A recently completed study (published in JAMA) has emphasized just how often hospitals are disposing of PHI in an unsafe fashion. While the study was completed in Canada, which is not subject to HIPAA, the results emphasize a critical area of PHI security that is often neglected.
Incorrect Destruction of PHI is More Commonplace than Previously Thought
Researchers at St. Michael’s Hospital in Toronto reviewed recycled paperwork at five teaching centers in Canada. Each of the five hospitals had policies to account the secure disposal of documents that included PHI and separate recycling bins were supplied for general paperwork and documents containing sensitive data. The latter were shredded before being disposed.
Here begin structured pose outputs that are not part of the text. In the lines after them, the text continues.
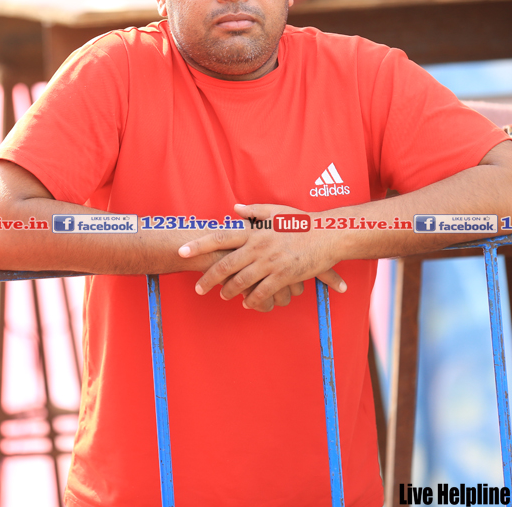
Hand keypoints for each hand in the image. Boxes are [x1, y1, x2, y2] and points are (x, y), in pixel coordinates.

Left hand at [178, 204, 346, 311]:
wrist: (329, 235)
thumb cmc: (302, 223)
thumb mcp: (277, 212)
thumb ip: (254, 211)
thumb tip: (234, 209)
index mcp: (255, 230)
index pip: (220, 237)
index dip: (199, 245)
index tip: (182, 252)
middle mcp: (259, 246)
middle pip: (226, 265)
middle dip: (209, 278)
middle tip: (198, 288)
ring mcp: (271, 262)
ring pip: (242, 281)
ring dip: (229, 291)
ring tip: (222, 296)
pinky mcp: (284, 276)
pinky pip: (263, 292)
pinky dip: (253, 299)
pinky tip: (248, 303)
Despite the document disposal procedures, paperwork containing personally identifiable information (PII) and personal health information (PHI) were often incorrectly put in the bins. The researchers found 2,867 documents containing PII and 1,885 items incorporating personally identifiable health information in the standard recycling bins. 1,042 documents included high sensitivity PII, 843 items contained PII with medium sensitivity, and 802 contained minimal sensitivity data.
821 items included clinical comments, summaries, and medical reports, there were 385 discarded labels with patient identifiers clearly identifiable, 345 billing paperwork items, 340 diagnostic test results, and 317 requests and communications containing personally identifiable data.
The study reveals that even with policies established covering the proper disposal of paper records, sensitive data is still regularly disposed of in an unsafe fashion.
Incorrect Disposal of PHI in the USA
In February 2018, 23% of the month’s healthcare data violations involved paper/film records. Those breaches affected 121,607 persons. In January 33% of the month’s data breaches involved paper/film records. Those breaches affects 13,513 persons.
In total, between January 1, 2010 and December 31, 2017, there have been 514 healthcare data violations involving 500 or more paper records. Those breaches have affected 3,393,240 people.